**EXERCISE INSTRUCTIONS**:
1 – In the passage below on Muppet Show home video releases, quote the text verbatim, beginning at the words "Several songs were" and stopping after the words "from Peter Pan).".
2 – Render this sentence from the passage below on Muppet Show home video releases into Spanish: "The rights to the episodes and characters used in The Muppet Show, and subsequent film outings, were bought in February 2004 by The Walt Disney Company."
***** TEXT EXCERPT *****
In 1993, Jim Henson Video released two compilations under the It's the Muppets banner, Meet the Muppets and More Muppets, Please! Later, three volumes of The Very Best of The Muppet Show were released on VHS and DVD in the UK (volume 3 was a release of full episodes as opposed to compilations). Unlike the Playhouse Video releases, It's the Muppets and The Very Best of The Muppet Show did not include any original footage or guest star clips, but all compilation collections did include material cut from the original US broadcasts.
In 1994, Jim Henson Video released The Muppet Show: Monster Laughs with Vincent Price, featuring the episodes with Vincent Price and Alice Cooper. Both episodes were edited. In addition to replacing the first series opening and the ending logos with Zoot, the Vincent Price episode was edited to remove the songs "I'm Looking Through You" and "You've Got a Friend" (the latter of which would be cut again when released on the first series DVD) as well as a sketch with the talking houses, while the Alice Cooper episode removed Robin's performance of "Somewhere Over the Rainbow".
Time-Life and Jim Henson Home Entertainment began marketing "best of" volumes of The Muppet Show for mail-order in 2001, with six initial volumes with three episodes on each VHS and DVD. Unique to each episode was an introduction by Jim Henson's son, Brian. Nine more volumes were added for 2002, the Muppets' 25th anniversary. The collection was available for retail in 2002 via Sony Pictures Home Entertainment and Jim Henson Home Entertainment by which time Time-Life had released its tenth volume.
Buena Vista Home Entertainment released the first series on DVD in Region 1 on 9 August 2005. The rights to the episodes and characters used in The Muppet Show, and subsequent film outings, were bought in February 2004 by The Walt Disney Company.
Several songs were cut from the series 1 DVD release due to music licensing issues. There have also been some cuts in the intro sequence, and backstage scenes leading up to these songs. However, episodes that used Disney music remained unaltered (for example, episode 14 of series 1 used "Never Smile at a Crocodile" from Peter Pan).
The only uncut release of Season 1 on DVD so far is the German DVD release by Disney's Buena Vista Home Entertainment division from 2010 (which also contains English audio). However, the intro and end credit sequences on this release are in German. In addition, the Paul Williams episode is missing a scene following "All of Me" wherein Fozzie and Scooter first discuss the "Old Telephone Pole bit". This scene does appear (albeit slightly abridged) in the international release. The German version also lacks the song "In My Life" performed by Twiggy, instead substituting it with a performance of "Lean on Me" by German singer Mary Roos.
|DVD name||Ep #||Release date||Content|
|Season One (1976-1977)||24||9 August 2005|
|Season Two (1977-1978)||24||7 August 2007|
|Season Three (1978-1979)||24||20 May 2008|
The following Season Four and Season Five episodes have never been released for home video: Linda Lavin, Shields & Yarnell, Crystal Gayle, Arlo Guthrie, Victor Borge, Phyllis George, Dyan Cannon, Christopher Reeve, Dizzy Gillespie, Anne Murray, Jonathan Winters, Andy Williams, Doug Henning, Carol Channing, Alan Arkin, Shirley Bassey, Joan Baez, Glenda Jackson, Loretta Swit, Hal Linden, Jean-Pierre Rampal, Chris Langham, Melissa Manchester, Gladys Knight, Wally Boag, Johnny Cash, and Buddy Rich.
***** STUDY MATERIAL *****
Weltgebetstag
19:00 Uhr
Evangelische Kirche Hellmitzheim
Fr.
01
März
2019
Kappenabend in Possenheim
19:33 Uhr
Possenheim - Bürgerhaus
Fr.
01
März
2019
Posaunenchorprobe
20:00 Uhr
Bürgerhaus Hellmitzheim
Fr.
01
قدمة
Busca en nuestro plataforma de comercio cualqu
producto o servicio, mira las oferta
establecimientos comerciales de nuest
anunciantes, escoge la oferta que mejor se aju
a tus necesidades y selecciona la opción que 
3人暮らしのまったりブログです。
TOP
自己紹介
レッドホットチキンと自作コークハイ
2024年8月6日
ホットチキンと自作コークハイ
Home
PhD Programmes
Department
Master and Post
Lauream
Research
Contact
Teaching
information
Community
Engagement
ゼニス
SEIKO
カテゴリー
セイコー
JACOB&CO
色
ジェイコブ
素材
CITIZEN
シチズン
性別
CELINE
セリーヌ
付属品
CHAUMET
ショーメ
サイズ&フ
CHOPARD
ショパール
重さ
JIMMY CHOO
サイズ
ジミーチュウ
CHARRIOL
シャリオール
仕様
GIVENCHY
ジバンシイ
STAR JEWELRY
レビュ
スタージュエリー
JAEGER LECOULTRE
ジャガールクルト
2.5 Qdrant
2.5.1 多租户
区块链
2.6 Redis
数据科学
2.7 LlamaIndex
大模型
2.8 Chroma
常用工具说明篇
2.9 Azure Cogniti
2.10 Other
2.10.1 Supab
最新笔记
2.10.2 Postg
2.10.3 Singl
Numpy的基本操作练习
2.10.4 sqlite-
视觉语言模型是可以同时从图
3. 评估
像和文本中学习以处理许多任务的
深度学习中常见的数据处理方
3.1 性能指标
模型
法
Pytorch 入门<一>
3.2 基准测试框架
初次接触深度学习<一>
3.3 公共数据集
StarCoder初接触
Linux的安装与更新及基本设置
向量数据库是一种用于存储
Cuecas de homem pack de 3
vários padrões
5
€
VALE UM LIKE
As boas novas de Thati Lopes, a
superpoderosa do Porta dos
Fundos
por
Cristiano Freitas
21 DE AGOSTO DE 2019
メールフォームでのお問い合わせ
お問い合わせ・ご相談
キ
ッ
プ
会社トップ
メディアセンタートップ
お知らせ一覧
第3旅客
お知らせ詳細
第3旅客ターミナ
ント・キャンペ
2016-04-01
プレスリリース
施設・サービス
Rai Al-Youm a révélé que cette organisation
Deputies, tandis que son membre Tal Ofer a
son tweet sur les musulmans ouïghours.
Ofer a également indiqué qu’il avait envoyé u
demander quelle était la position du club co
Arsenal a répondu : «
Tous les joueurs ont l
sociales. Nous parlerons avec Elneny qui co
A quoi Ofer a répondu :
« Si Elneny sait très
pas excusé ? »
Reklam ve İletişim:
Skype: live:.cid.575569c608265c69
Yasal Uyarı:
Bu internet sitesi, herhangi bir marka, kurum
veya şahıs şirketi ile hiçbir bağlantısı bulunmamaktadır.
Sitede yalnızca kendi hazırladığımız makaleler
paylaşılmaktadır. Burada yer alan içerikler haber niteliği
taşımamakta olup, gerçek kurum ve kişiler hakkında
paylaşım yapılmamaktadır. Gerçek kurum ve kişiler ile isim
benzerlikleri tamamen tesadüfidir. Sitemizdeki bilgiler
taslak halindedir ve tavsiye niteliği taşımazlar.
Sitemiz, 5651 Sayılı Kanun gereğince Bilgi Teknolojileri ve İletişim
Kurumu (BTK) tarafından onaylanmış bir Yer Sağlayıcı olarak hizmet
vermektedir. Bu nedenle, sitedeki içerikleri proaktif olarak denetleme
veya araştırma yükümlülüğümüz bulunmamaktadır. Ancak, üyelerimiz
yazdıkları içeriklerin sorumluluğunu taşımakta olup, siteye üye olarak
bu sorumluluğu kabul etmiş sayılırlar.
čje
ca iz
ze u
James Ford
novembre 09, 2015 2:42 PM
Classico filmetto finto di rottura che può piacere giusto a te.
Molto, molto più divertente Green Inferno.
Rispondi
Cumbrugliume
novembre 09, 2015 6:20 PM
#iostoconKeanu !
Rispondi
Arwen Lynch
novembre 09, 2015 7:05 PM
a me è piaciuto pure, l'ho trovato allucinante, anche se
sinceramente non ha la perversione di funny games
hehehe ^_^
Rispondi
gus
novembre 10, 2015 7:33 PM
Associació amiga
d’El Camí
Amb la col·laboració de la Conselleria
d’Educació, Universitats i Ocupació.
*****
**ANSWERS TO THE EXERCISES**:
1 –
Several songs were cut from the series 1 DVD release due to music licensing issues. There have also been some cuts in the intro sequence, and backstage scenes leading up to these songs. However, episodes that used Disney music remained unaltered (for example, episode 14 of series 1 used "Never Smile at a Crocodile" from Peter Pan).

2 – Los derechos de los episodios y personajes utilizados en The Muppet Show, así como en las producciones cinematográficas posteriores, fueron adquiridos en febrero de 2004 por The Walt Disney Company.